• ABOUT THIS EXERCISE: With the images set aside, retype every record below character for character.

• STUDY MATERIAL:
*** Begin section ***

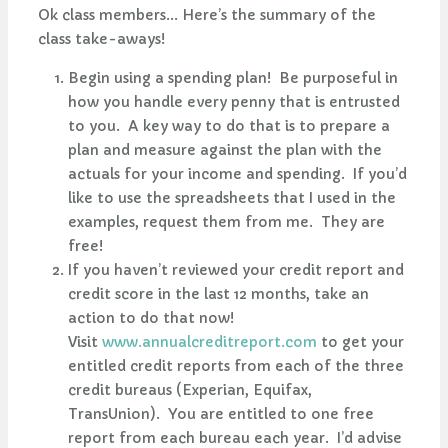
Ok class members... Here’s the summary of the
class take-aways!
Begin using a spending plan! Be purposeful in
how you handle every penny that is entrusted
to you. A key way to do that is to prepare a
plan and measure against the plan with the
actuals for your income and spending. If you’d
like to use the spreadsheets that I used in the
examples, request them from me. They are
free!
If you haven’t reviewed your credit report and
credit score in the last 12 months, take an
action to do that now!
Visit
www.annualcreditreport.com
to get your
entitled credit reports from each of the three
credit bureaus (Experian, Equifax,
TransUnion). You are entitled to one free
report from each bureau each year. I’d advise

*** End section ***

• FINISHED TASK:
Ok class members... Here’s the summary of the
class take-aways!
Begin using a spending plan! Be purposeful in
how you handle every penny that is entrusted
to you. A key way to do that is to prepare a
plan and measure against the plan with the
actuals for your income and spending. If you’d
like to use the spreadsheets that I used in the
examples, request them from me. They are
free!
If you haven’t reviewed your credit report and
credit score in the last 12 months, take an
action to do that now!
Visit
www.annualcreditreport.com
to get your
entitled credit reports from each of the three
credit bureaus (Experian, Equifax,
TransUnion). You are entitled to one free
report from each bureau each year. I’d advise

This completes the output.